» EXERCISE TASK: Copy every line of text in the data below word for word, leaving the pictures out of your answer.

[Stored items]
....

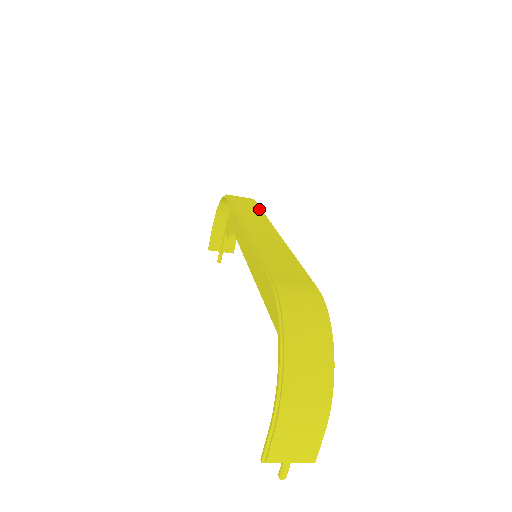
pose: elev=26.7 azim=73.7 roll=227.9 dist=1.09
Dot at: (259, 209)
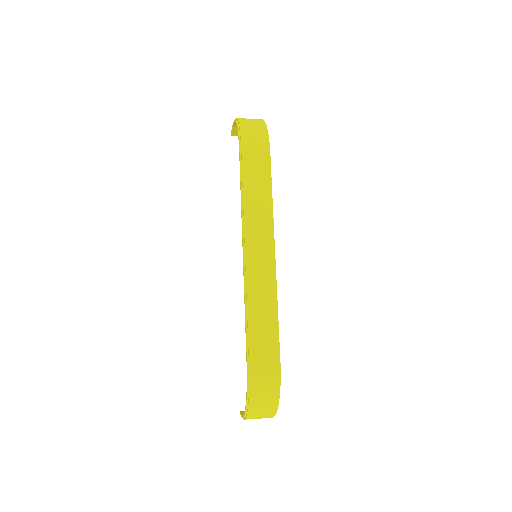
Dot at: (268, 185)
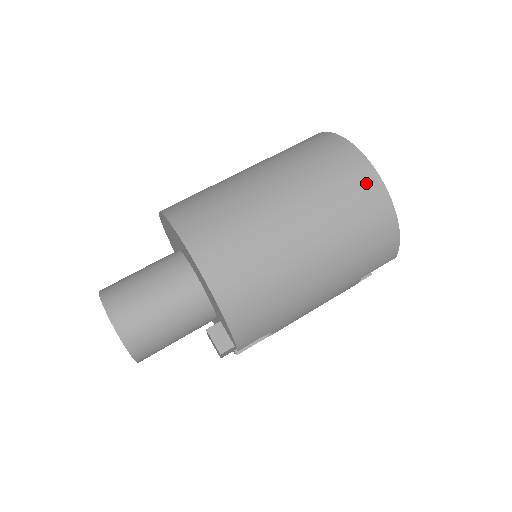
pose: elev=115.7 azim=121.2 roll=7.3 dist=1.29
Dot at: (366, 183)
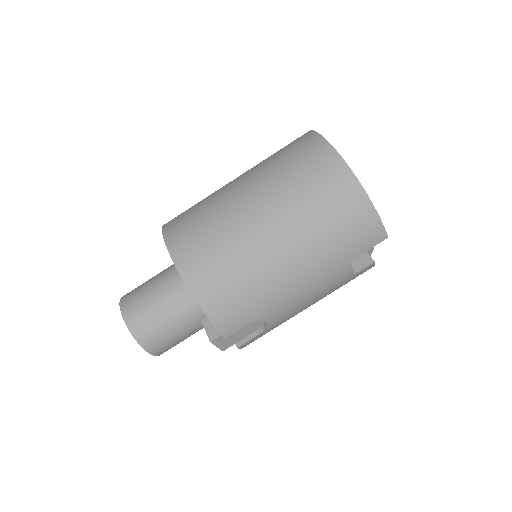
Dot at: (325, 163)
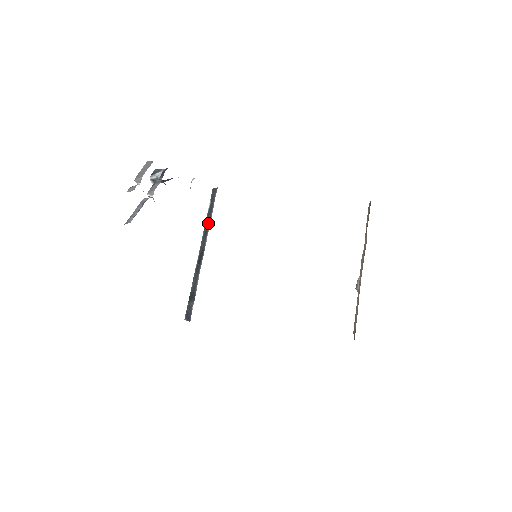
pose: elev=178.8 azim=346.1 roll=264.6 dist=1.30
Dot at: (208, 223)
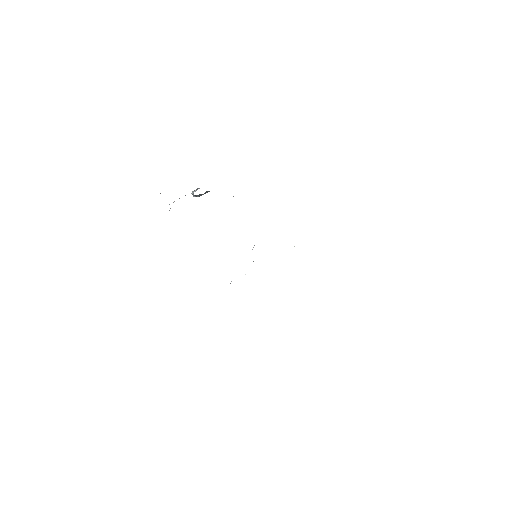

....

» EXERCISE RESULT:
pose: elev=26.7 azim=73.7 roll=227.9 dist=1.09
Dot at: (259, 209)
Dot at: (268, 185)
pose: elev=115.7 azim=121.2 roll=7.3 dist=1.29
Dot at: (366, 183)
Dot at: (325, 163)
pose: elev=178.8 azim=346.1 roll=264.6 dist=1.30
Dot at: (208, 223)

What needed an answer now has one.